Sinon, en général, ça fait 3 fois qu’on me propose des bébés, alors Hoedic, je ramène trois petits Noirs avec moi dans les bagages. Pensez-vous que les douanes vont me poser problème ? Je ne suis presque plus capable de manger du poisson et du riz trop huileux, trop salés et trop pimentés, et presque plus capable d’affirmer à tous ceux qui me le demandent que j’aime ça. Je suis aussi fatiguée de faire ma lessive à la main deux fois par semaine, j’ai hâte de retrouver la civilisation et de m’émerveiller devant une machine qui fait tout le travail à ma place. Presque plus capable non plus je suis de porter toujours les quelques mêmes habits que j’ai apportés (croyez-moi, ils ne sont pas nombreux), additionnés des quelques-uns que je me suis fait faire ici.

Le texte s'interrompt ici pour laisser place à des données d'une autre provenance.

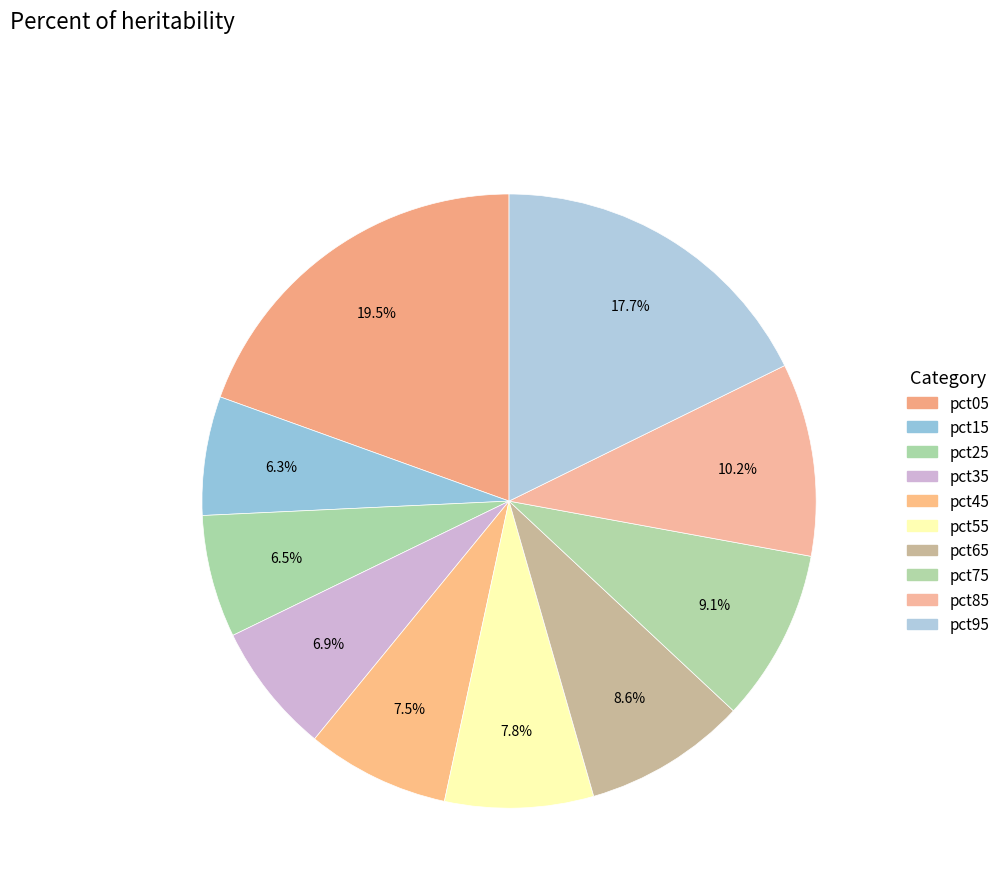

Does pct65 account for over 50% of the chart?

No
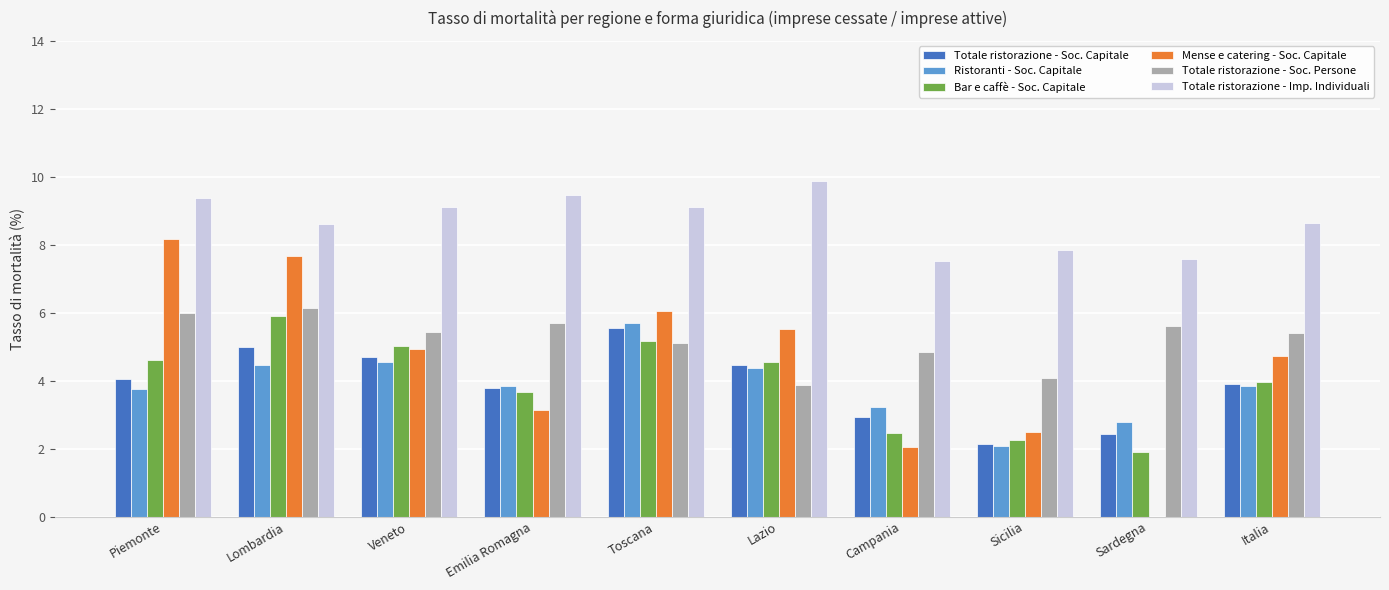

What is the total value across all series at Piemonte?

35.9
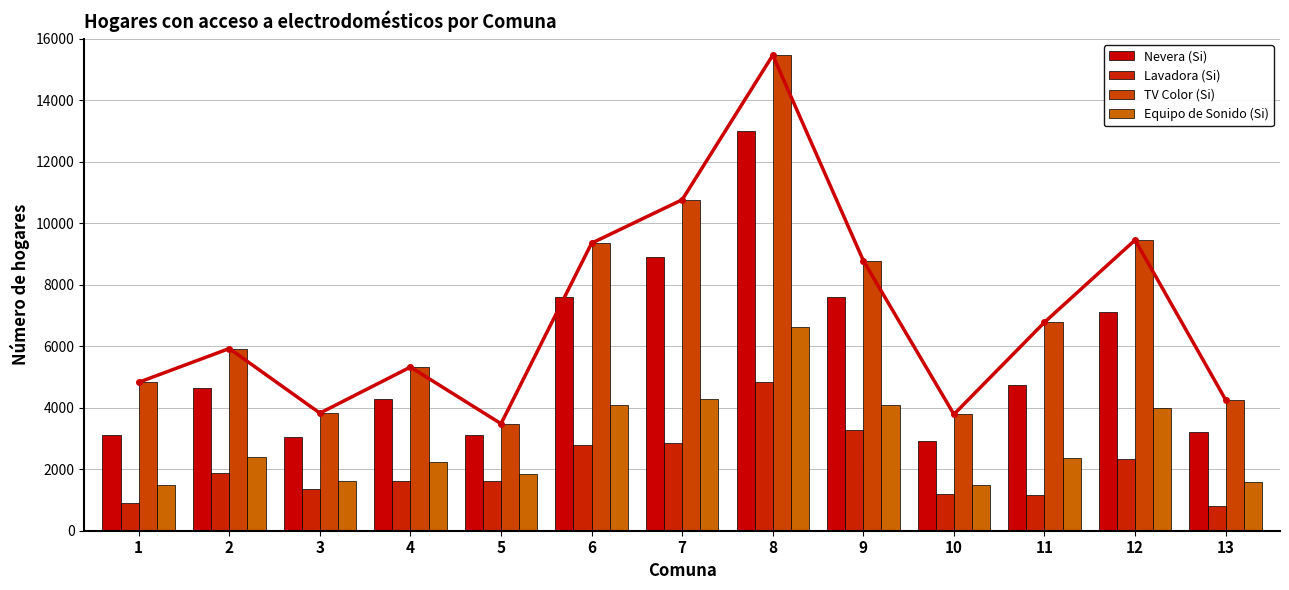

How many bars are there in each group?

4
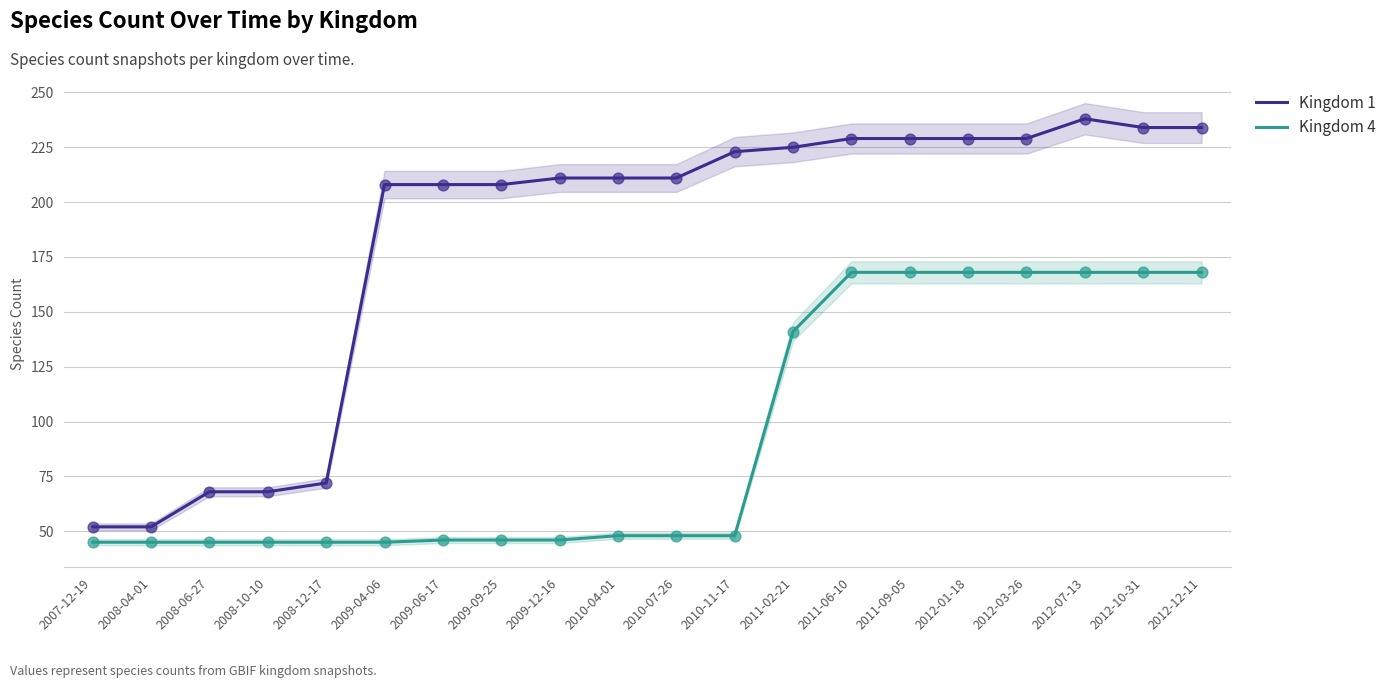

Which series reaches the maximum Y coordinate?

Kingdom 1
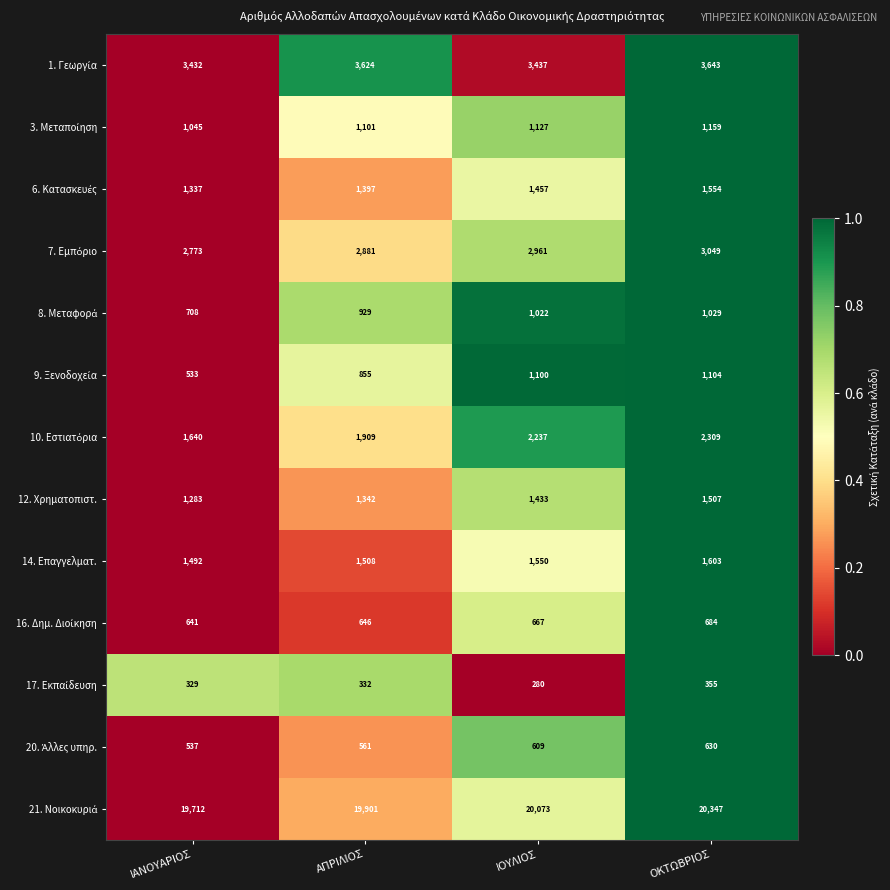

What is the difference between the 12. Χρηματοπιστ. values at ΟΚΤΩΒΡΙΟΣ and ΙΑΝΟΥΑΡΙΟΣ?

224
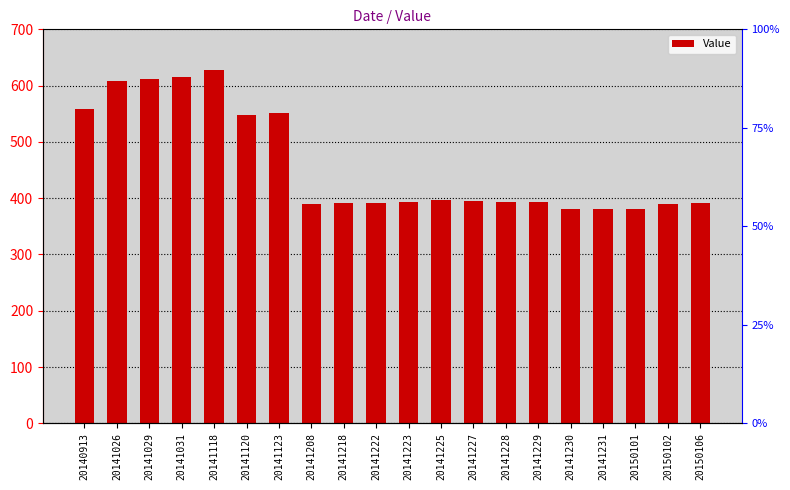

What is the average value?

459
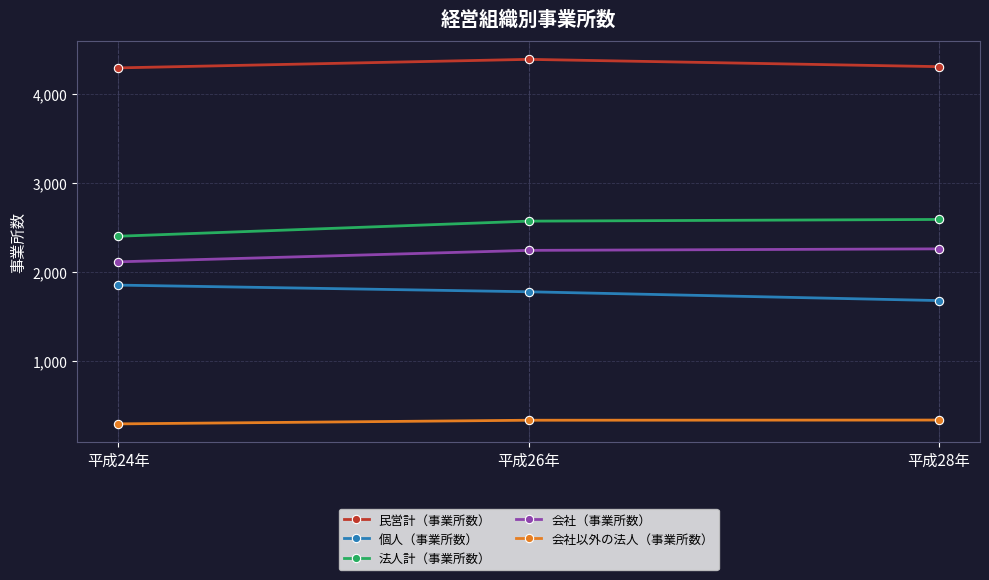

At which label is 民営計（事業所数） closest to 4343?

平成28年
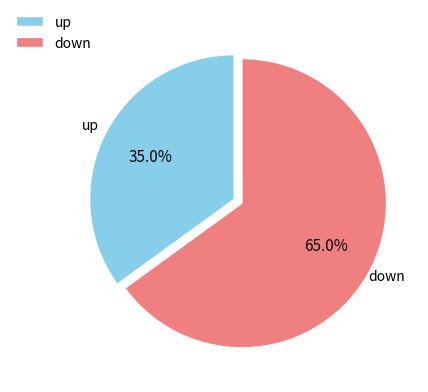

Rank the categories by value from lowest to highest.

up, down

Plus le temps passe et plus il fait chaud, avec l’avancement dans la saison des pluies. Plus il y a d’insectes avec lesquels cohabiter, aussi. Je n’arrive pas à décider ceux que je trouve les pires, des mouches noires qui sont posées sur soi à longueur de journée et aussi sur ce qu’on mange (on les enlève de la bouchée que l’on s’apprête à prendre, et c’est le seul pouvoir dont on dispose), ou les moustiques redoutables surtout à Dakar, potentiellement porteurs du paludisme et qui laissent invariablement un souvenir enflé, rouge et qui démange. Sans compter les affreuses coquerelles propres à couper l’appétit de n’importe qui sauf les Sénégalais, et les petites choses diverses et variées qui se glissent dans les vêtements, dans les sacs, dans les bouteilles d’eau, partout finalement.

Tout va quand même bien et mon moral est au beau fixe. La semaine prochaine, de nouveaux défis à relever m’attendent. Je serai à Dakar, j’espère affectée dans un service hospitalier pour voir comment ça s’y passe, comment les patients sont traités, etc. Je devrai apprendre à me déplacer dans leurs transports bondés, sur des routes enlisées dans un trafic sans nom, dans des odeurs par moments à peine respirables. Le tout seule pour me retrouver, pour affronter les attitudes difficiles auxquelles on se heurte sans cesse. Je dois avouer avoir un peu peur de tout ça, surtout avec mon absence complète de sens de l’orientation.